*Required work*.
Answer these from the Christmas gratitude text, one line each:
1. What does the spotlighted tradition ask a person to do?
2. Who is now living with the writer's household?
3. How many children does the writer have?

If you’re there or if you know someone who might be, this stop on the Advent Tour is for you. And the tradition I’m spotlighting is a simple one. It doesn’t require any money or holiday spirit or food or new clothes. You just need to sit still and . . . Remember. Take a pen in hand (or a computer keyboard) and remember what it is that makes Christmas special for you, what it is you’re supposed to be celebrating. I remember a lot of reasons to celebrate, even in the midst of some heart-crushing pain. And as I write, I am remembering everything in my life that makes Christmas worth celebrating:
I have a husband who loves me and cares for our family and works hard and loves Jesus.
I have a beautiful home, and my husband has a good job.
I have running water and electricity and even unnecessary toys and gadgets like a computer and internet connection to fill my life with goodness.
My mom is now living with us, and she gives lots of good wisdom to me and to her grandchildren.
My eight children are all physically healthy and growing, and they will all be here for Christmas.
Not only that, but my children are all going to school, either at home or at college. They all have opportunities to learn and to grow mentally in the coming year.
And those same children love me and love each other and want to celebrate Christmas as a family.
My sweet sister and her family are coming for a visit in just a few days.

*Data segment*.
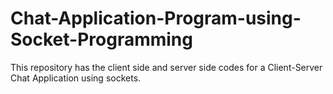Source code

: # Chat-Application-Program-using-Socket-Programming
This repository has the client side and server side codes for a Client-Server Chat Application using sockets.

*Exercise output*.
1. Sit still and remember.
2. The writer's mom.
3. Eight.